L'Organisation pour la sécurité et la coopération en Europe publie un rapport sur la liberté d'expression sur internet.
Il est rendu public moins de deux mois après celui rédigé par le rapporteur spécial des Nations Unies sur ce sujet, dont la conclusion essentielle était de "prier instamment les Etats d'abroger ou de modifier les lois de propriété intellectuelle actuelles qui permettent que des utilisateurs soient déconnectés de l'accès à internet, et de s'abstenir d'adopter de telles lois..". Autant dire que la loi Hadopi était directement visée, puisqu'elle permet de suspendre l'accès internet de ceux qui auraient opéré des téléchargements illégaux.
Le rapport de l'OSCE va dans le même sens, en se livrant à une analyse comparative des différentes législations, à partir de questionnaires envoyés aux Etats membres.
A la question de savoir si la loi interne autorise les restrictions d'accès à internet, la France répond de maniËre positive, comme l'Azerbaïdjan, la Lettonie, la Lituanie, le Portugal, le Turkménistan et l'Ukraine. En revanche, 39 pays ne disposent pas d'une telle législation et 10 n'ont pas répondu à la question.
Bien entendu, les autorités françaises ont pris soin de préciser que, selon la loi Hadopi, la suspension de l'accès à internet n'intervient qu'après plusieurs avertissements, et à la suite d'une décision de justice. Le système français reprend ainsi le principe de la "riposte graduée", largement débattu en matière de lutte contre le piratage et la protection des droits d'auteurs sur internet.
Pour le rapporteur de l'OSCE, comme pour celui de l'ONU, peu importe que la suspension d'accès soit le rÈsultat ultime d'une riposte graduée, peu importe aussi que la décision soit in fine prise par un juge. Le simple fait qu'elle puisse intervenir constitue une violation de l'article 19 § 3 du Pacte relatif aux droits civils et politiques de 1966. Celui-ci autorise en effet certaines restrictions à la liberté d'expression, à la condition qu'elles soient prévues par la loi, et qu'elles soient nécessaires à la poursuite d'un objectif d'intérêt général. Or, en l'espèce, les rapporteurs ne contestent pas la légitimité de la protection des droits d'auteur, mais considèrent que la suspension de l'accès internet porte une atteinte disproportionnée à la liberté d'expression.

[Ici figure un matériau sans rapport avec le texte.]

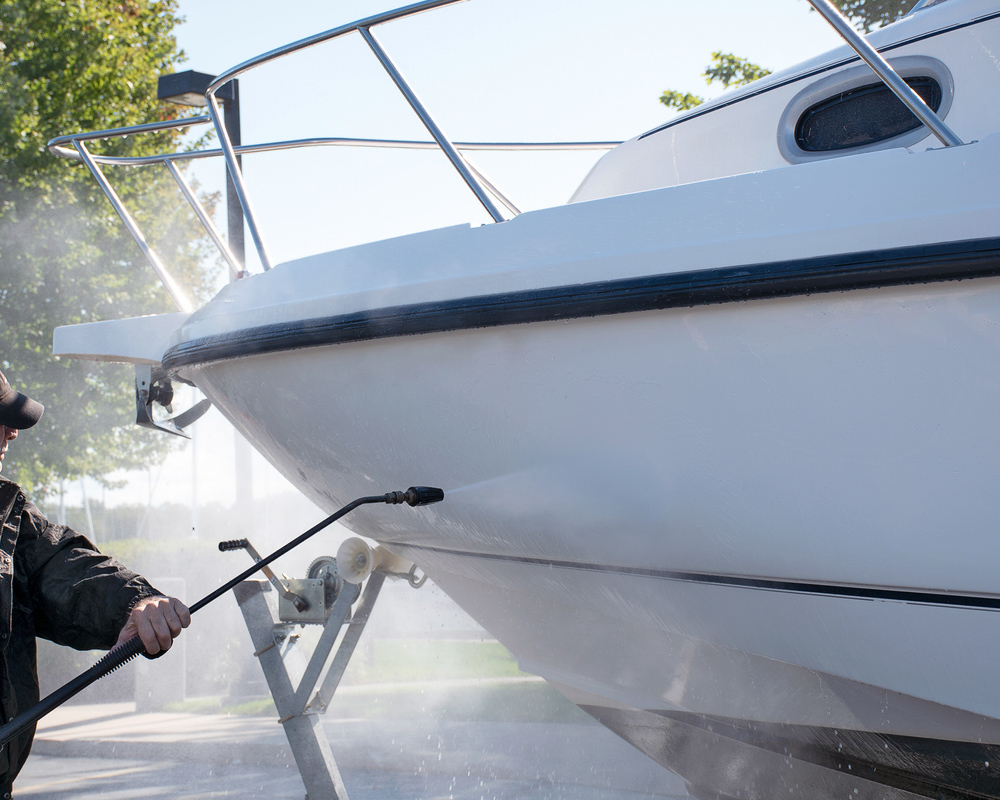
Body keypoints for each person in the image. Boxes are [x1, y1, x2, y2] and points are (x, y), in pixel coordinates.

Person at [0, 370, 190, 796]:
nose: (12, 433)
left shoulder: (8, 523)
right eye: (2, 419)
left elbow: (61, 565)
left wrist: (135, 603)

La conclusion du rapport sur ce point semble viser directement la loi Hadopi : "Le développement de dispositifs législatifs de type riposte graduée pour combattre le piratage sur Internet dans plusieurs pays est inquiétant. Alors que des pays ont un intérêt légitime à combattre le piratage, restreindre ou couper l'accès à Internet des internautes est une réponse disproportionnée qui est incompatible avec les engagements de l'OSCE sur la liberté de chercher, recevoir et diffuser l'information".
Ce rapport ne manquera pas du susciter des débats en France.

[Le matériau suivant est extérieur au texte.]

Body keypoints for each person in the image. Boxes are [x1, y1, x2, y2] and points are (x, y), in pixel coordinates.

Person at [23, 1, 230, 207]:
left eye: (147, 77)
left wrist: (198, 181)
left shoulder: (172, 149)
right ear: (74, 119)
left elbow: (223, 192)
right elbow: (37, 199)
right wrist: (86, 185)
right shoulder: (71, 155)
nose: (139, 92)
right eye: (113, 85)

- D'une part, en condamnant "en bloc" le principe même de la "riposte graduée", il refuse de faire une distinction entre sanction administrative et sanction pénale. Il peut effectivement apparaître choquant de voir une autorité purement administrative interdire à une personne l'accès à internet. Une telle procédure serait contraire à la séparation des autorités et n'offrirait pas nécessairement toutes les garanties de la procédure contradictoire. En revanche, une sanction prononcée par le tribunal correctionnel est conforme à ces exigences.
- D'autre part, cette "riposte graduée" porte-t-elle une atteinte aussi absolue que le rapporteur semble le penser à la liberté d'expression ? La personne dont la connexion est interrompue par la justice n'a t elle pas la possibilité de se rendre dans un cybercafé, ou d'utiliser la connexion d'un tiers ?

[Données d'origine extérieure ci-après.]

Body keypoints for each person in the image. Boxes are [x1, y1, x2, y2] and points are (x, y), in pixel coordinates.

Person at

Enfin, il faut bien reconnaitre que le rapport de l'OSCE ne fait pas de propositions concrètes pour garantir le respect des droits d'auteur sur internet, en suggérant par exemple d'autres procédures ou d'autres sanctions. Tout au plus appelle-t-il à une concertation internationale sur cette question, ce qui relève largement du "Wishful Thinking".